Station deputies don aprons, serve up coffee, community engagement at Starbucks

Santa Clarita Valley Sheriff’s Station deputies were meeting, greeting and even whipping cream Wednesday at the Starbucks in Canyon Country near the intersection of Camp Plenty and Soledad Canyon roads.

The latest installment of “Coffee with a Cop” featured Deputy Evan Luster getting behind the counter and a pair of East Side Crime Stoppers – Deputies Juan Ayala and Rafael Sierra – helping customers where to they could

Lt. Brandon Barclay and Sgt. Guillermo Martinez also joined in greeting customers at the event that was part outreach and part public service, with a recruiting number as well.

Santa Clarita Valley Sheriff’s Station Sgt. Guillermo Martinez dons a Starbucks apron during the Coffee with a Cop event held at Starbucks in Canyon Country on Wednesday, 122822. Dan Watson/The Signal

“In terms of the community engagement aspect, it opens up a window for people to come and engage over a coffee and get to know the man behind the badge,” said Lt. Brandon Barclay, lieutenant of operations for the SCV Sheriff’s Station.

The MPs helping customers certainly seemed at ease to lend a hand, some earning the appreciation and respect of their new-found colleagues as they put out specialty coffees in a Cop-edition trademark green apron with their names right underneath where their badges could be seen.

“It’s been great β€” we love Evan,” said Hailey Claitor, who knew Luster as a regular at the location before Wednesday’s event, as well as some of the other deputies helping around the counter.

Santa Clarita Valley Sheriff’s Station Deputy Evan Luster, right, talks with customers Cesar Cap, left, Sandra and Carson Cap, during the Coffee with a Cop event held at Starbucks in Canyon Country on Wednesday, 122822. Dan Watson/ The Signal

“We have deputies here who are helping our ‘regulars,’ who are also his regulars,” Claitor said, noting that the coffee shop environment acts as a wonderful gathering point and that their frequent customers have make friends in the cafe and get to know each other from the community.

“We meet a pretty diverse crowd,” said Martinez, who leads the station’s CPU and its Off-Road Enforcement Team.

“We run into people who like law enforcement and we run into people who don’t like law enforcement, and we’ve been able to change people’s perspectives sometimes, give them an opportunity to ask questions where they might otherwise not feel comfortable (asking),” he said.

Santa Clarita Valley Sheriff’s Station Deputy Juan Ayala puts the finishing touches on a caramel tall brulee while helping behind the counter during the Coffee with a Cop event held at Starbucks in Canyon Country on Wednesday, 122822. Dan Watson /The Signal

He told the story of a woman he met over a previous coffee with a policeman who had a family full of relatives from a medical background. But she became interested in the process of becoming a deputy after speaking with Martinez, who previously instructed trainees at the Sheriff’s Academy.
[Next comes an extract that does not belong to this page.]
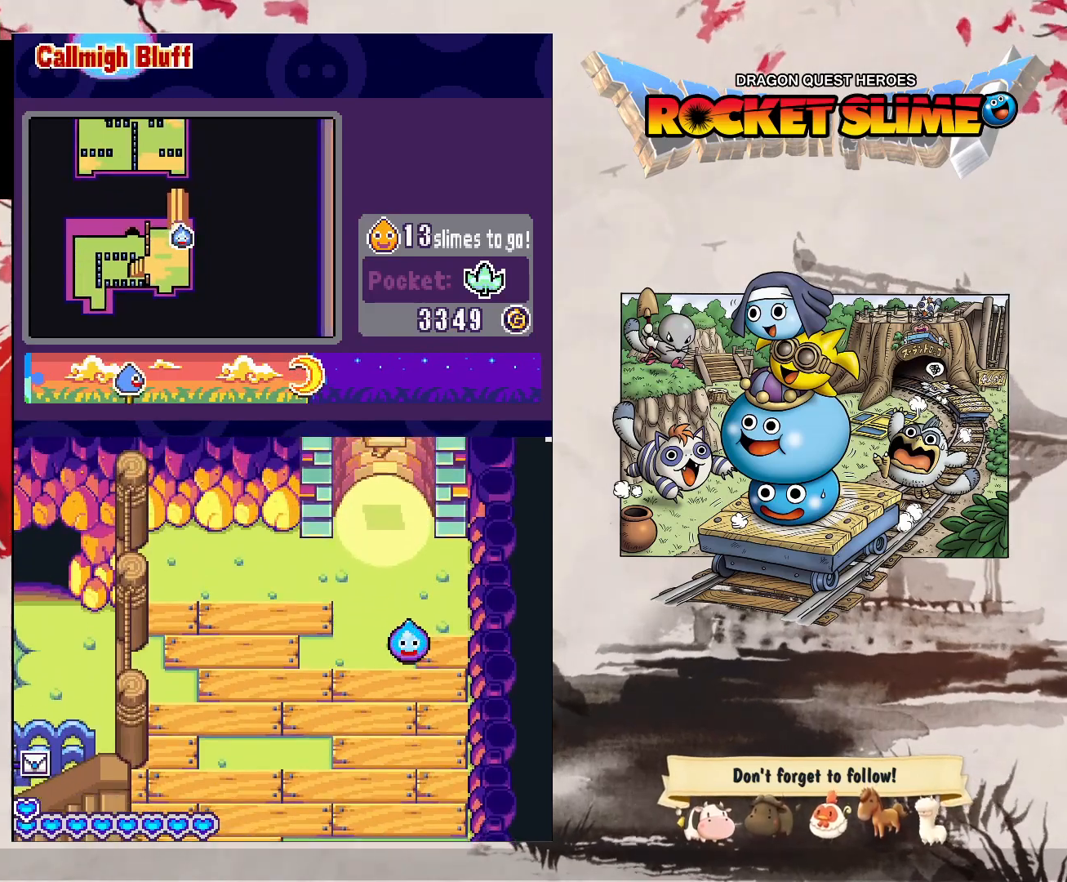
{"dt_ms": 500, "buttons": ["DPAD_DOWN"], "left_stick": "center", "right_stick": "center", "events": [[33, "DPAD_LEFT", "down"], [33, "DPAD_UP", "up"], [100, "DPAD_DOWN", "down"], [300, "DPAD_LEFT", "up"]]}
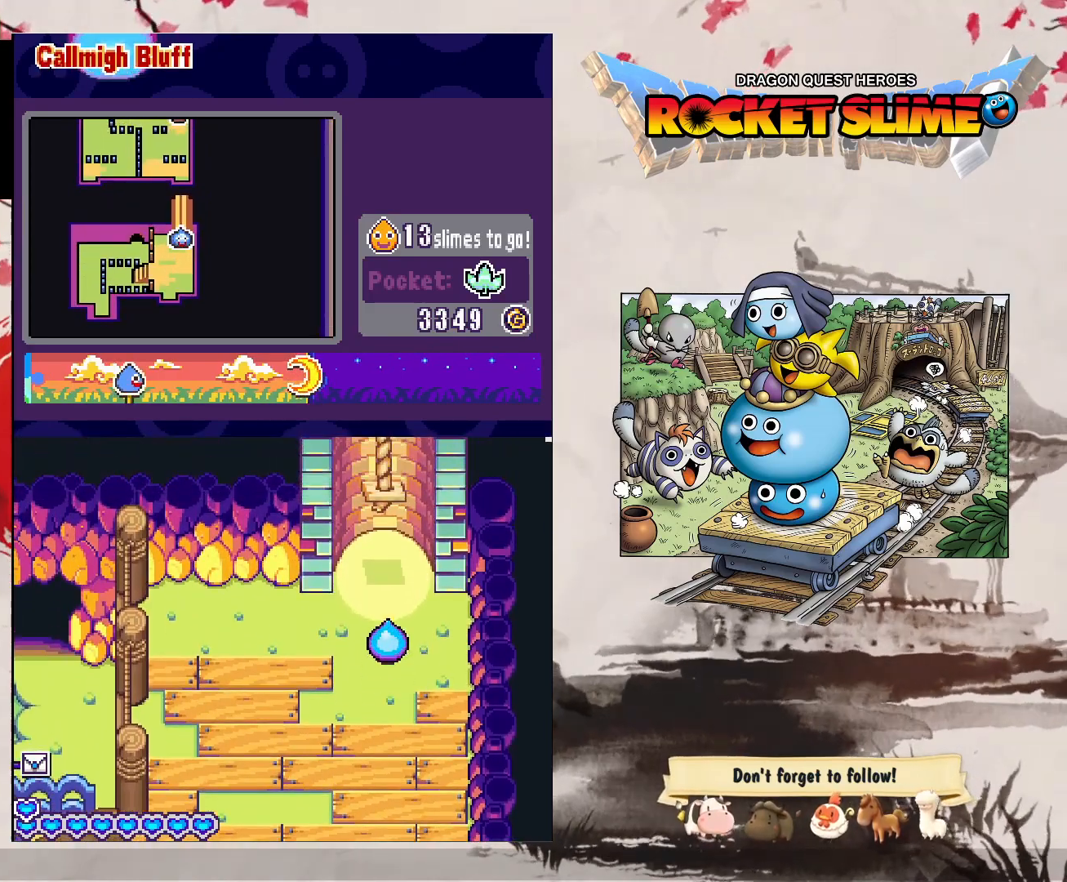
{"dt_ms": 500, "buttons": ["DPAD_DOWN"], "left_stick": "center", "right_stick": "center", "events": [[283, "Y", "down"], [500, "Y", "up"]]}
Now she’s a reserve member of parliament, he said, and then, almost as if on cue as he finished the anecdote, a woman in her 20s walked up and started asking questions about the requirements to become a member of parliament.

Like many other law enforcement agencies throughout the county, the LA County Sheriff’s Department has many open positions.

Former Sheriff Alex Villanueva noted in February that LASD department-wide is about 72% staffed, and Capt. Justin Diez noted earlier this month that Station SCV deputies are already regularly scheduled for “a significant amount of overtime” to address staff shortages. (Carrie Lujan, spokeswoman for the city of Santa Clarita, said the SCV Sheriff’s Station has always stayed in compliance with its service contract, which tracks the time deputies assigned to city patrols down to the minute.)

In addition to supporting the deputies, some of the visitors wanted to ask about crime, traffic and the area’s growing homeless population.

The topic was particularly sensitive for Canyon Country Cafe, which had an in-store incident earlier this month involving a female transient dealing with mental health issues who became an aggressive patron. After giving the woman a dollar, and then another, the woman said she didn’t have $5 to give when the suspect asked for a third. The homeless woman then struck the victim in the back of the head.

Store manager Nina Sabedra, who acknowledged the incident, said it was good to have deputies present, especially some of the regulars, and the event is something she would like to see more often.

β€œIt’s definitely needed and it’s good to see them connected to the community. I think this is very important in our area because of all the incidents we’re experiencing in the area, so it’s good to see them,” Sabedra said.

“I love that they’re calling the drinks, one of them was bringing in some whipped cream and some caramel – it’s nice that they were willing to help, get behind it and get their hands dirty.”